Олег окликнул симпатичного мужчину. Франц разозлился:
— Да ты что, Олежка, не вздумай меня выставлять как клоуна. О каком молоке может идти речь? Наташа пошутила.
Олег рассмеялся.
— Перестань нервничать, Франц. Он мне нужен по делу. Мы работаем с вредными препаратами, обрабатываем ядохимикатами поля. Моим людям молочные продукты просто необходимы.
— Тогда другое дело. Но, мне кажется, пока мы дойдем до конца Ленинской я уже буду знать весь руководящий состав Жмеринки.

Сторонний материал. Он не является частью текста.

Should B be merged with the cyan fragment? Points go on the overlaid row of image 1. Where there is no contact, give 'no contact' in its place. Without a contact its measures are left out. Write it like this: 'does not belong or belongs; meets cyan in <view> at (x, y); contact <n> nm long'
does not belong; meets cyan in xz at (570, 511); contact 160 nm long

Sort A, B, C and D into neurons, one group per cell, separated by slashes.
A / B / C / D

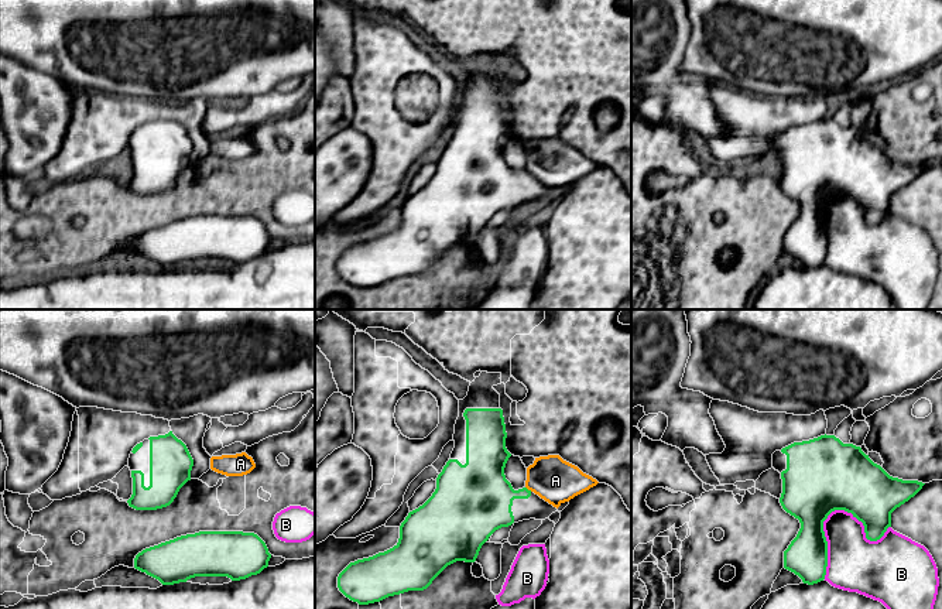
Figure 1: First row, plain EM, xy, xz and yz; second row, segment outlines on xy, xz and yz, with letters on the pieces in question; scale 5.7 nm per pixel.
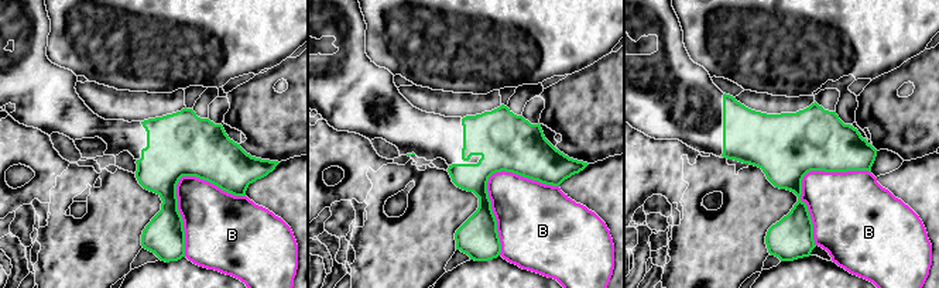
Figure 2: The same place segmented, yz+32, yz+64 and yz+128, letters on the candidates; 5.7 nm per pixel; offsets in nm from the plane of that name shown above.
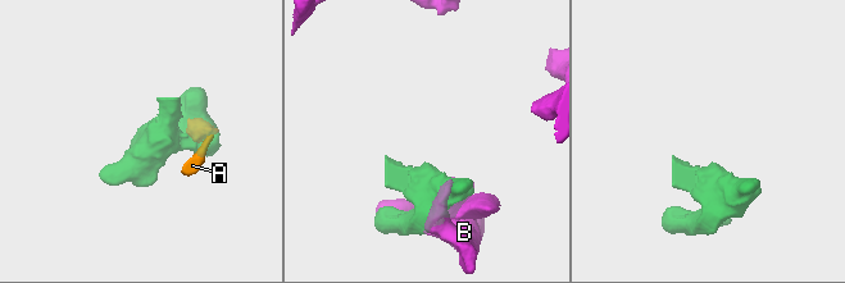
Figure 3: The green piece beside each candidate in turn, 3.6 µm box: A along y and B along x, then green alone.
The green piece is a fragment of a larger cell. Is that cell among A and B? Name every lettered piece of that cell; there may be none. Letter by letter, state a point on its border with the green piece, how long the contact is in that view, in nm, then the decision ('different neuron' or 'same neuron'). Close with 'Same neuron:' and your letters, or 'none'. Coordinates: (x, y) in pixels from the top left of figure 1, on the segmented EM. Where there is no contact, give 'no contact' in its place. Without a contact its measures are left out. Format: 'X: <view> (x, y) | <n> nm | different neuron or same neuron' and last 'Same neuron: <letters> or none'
A: xz (527, 489) | 50 nm | different neuron
B: yz (833, 510) | 480 nm | different neuron
Same neuron: none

Олег опять посмотрел на Франца проницательным взглядом следователя.
— А разве это плохо? Когда-нибудь напишешь картину под названием “Жмеринская рада” или что-то другое в истинно украинском духе.
Франц заинтересованно посмотрел на Олега. Этот невысокого роста энергичный человек сформировался благодаря новой жизни. Независимость Украины все же способствовала переформированию украинского менталитета.
Тем временем Забаштанский поравнялся с ними, но останавливать машину не стал.
— Олег Анатольевич, молоко вы получите как договорились. Подробности дальнейшего сотрудничества обсудим на следующей неделе.
Он уехал. Мысан недовольно развел руками.
— Ну, вот, представить тебя по форме, к сожалению, не получилось. Но впереди масса времени и нереализованных возможностей.
На повороте с улицы Ленинской в переулок Февральский Франц попросил Олега и Наташу остановиться.
— Вон в том домике возле школы после революции 1917 года проживали мои родственники по материнской линии. Именно в этом домике проживала семья Караванских. Сейчас мало кто помнит, а ведь мои родные здесь прятали военно — пленных, которых моя мать выпрашивала с подругой в фашистском лагере. В начале войны такое было возможно. Также в этом домике скрывался винницкий еврей Илья Райс, выдавая себя за железнодорожника Виктора Паламарчука. Один донос и семья, из шести человек, двое из которых были дети, пошла бы под расстрел. Все забывается. Только Бог и время всесильны на этой земле. Кстати, о Создателе. Когда в годы Великой Отечественной войны фашисты разрушили жмеринскую церковь, мой дед по отцовской линии, будучи церковным старостой, получил разрешение переместить церковь в свой дом. Так что, исходя из заслуг моих предков, я имею право жить и творить в этом городе.